5. Consider putting preemptive systems into place with your close homies. Don’t wait for your peeps who struggle with emotional wellness to do this, either. Start now. One big thing that’s changed a lot of circumstances for me is a texting system my heterosexual life partner, Cyn, and I started doing a couple years ago. We both happily live on our own, and at various times in our life, we’re either single or non-traditionally partnered. Both of us fear having a New York death (where something happens to you and no one finds you for days and your pets have eaten your face), and Cyn was having particularly acute anxiety after losing a friend to sudden death in the night. We agreed that we’d text each other every single morning, and that there were agreed-upon sets of actions we’d take if we didn’t hear from one another. We’ve done it every day since, and having that structure has shifted a lot for me. Both the task itself and knowing that someone who loves me and gets me without judgement will both notice and take action if I’m not OK gives me a welcome toehold on reality.
And the system’s original intention works, by the way — there was one time my technology was messing up, and I hadn’t heard from Cyn by our agreed-upon time. I started texting and calling her friends at work by noon or so, and was ready to call her neighbors to check on her. I finally got one of her messages that was like, “Um, settle down, I’m in a meeting…” We laughed ourselves silly. It feels good to know people are going to show up. Overreacting with burden-free, guilt-free, shame-free love can be OK.

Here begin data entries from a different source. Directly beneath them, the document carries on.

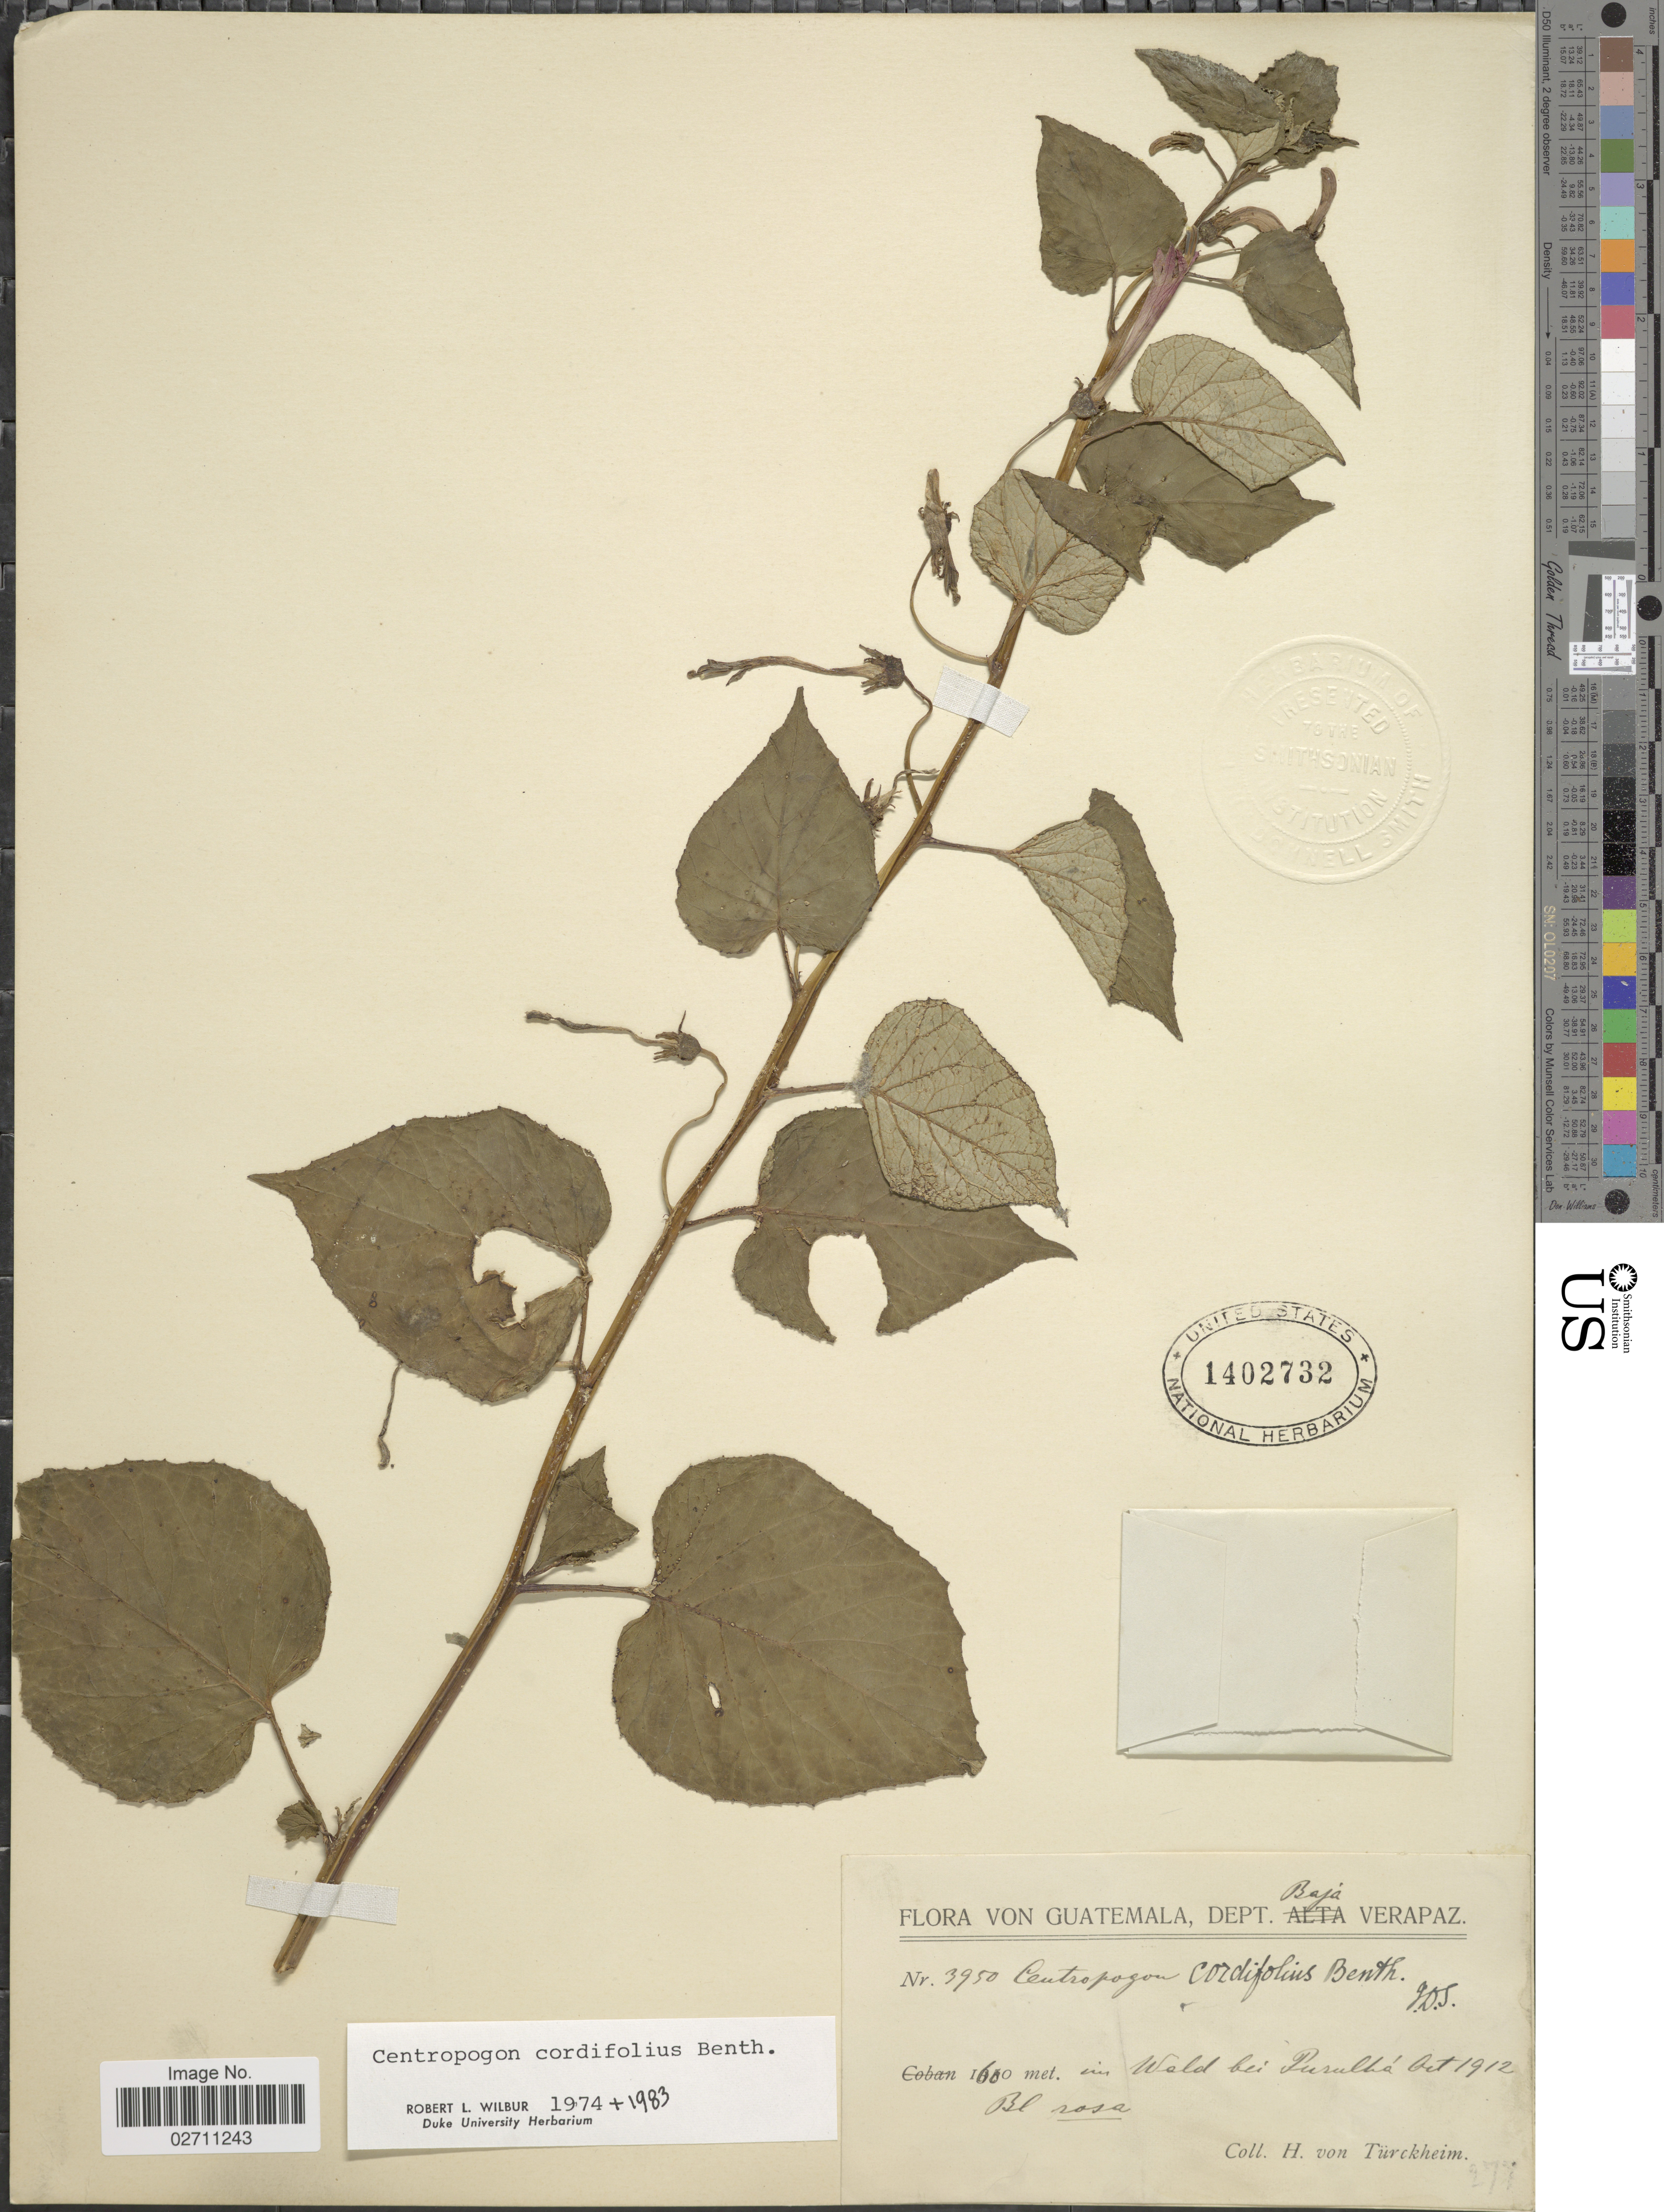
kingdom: Plantae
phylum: Tracheophyta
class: Magnoliopsida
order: Asterales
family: Campanulaceae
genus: Centropogon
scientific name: Centropogon cordifolius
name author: Benth.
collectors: H. von Türckheim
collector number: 3950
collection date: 1912-10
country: Guatemala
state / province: Baja Verapaz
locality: Im Wald bei Purulha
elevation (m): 1600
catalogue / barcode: US 1402732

6. Lastly, for my fellow swimmers of the dark waters: Oh man, I’m with you. I’m so with you. This world is just… I don’t even know what to say about it right now. If it’s helpful, my friends and I built a free little tool to help folks reach out and share difficult stuff; it’s called The Weather Report. What I like most about it is that it has a place for you to say what you do and don’t need right now. Yesssssssss.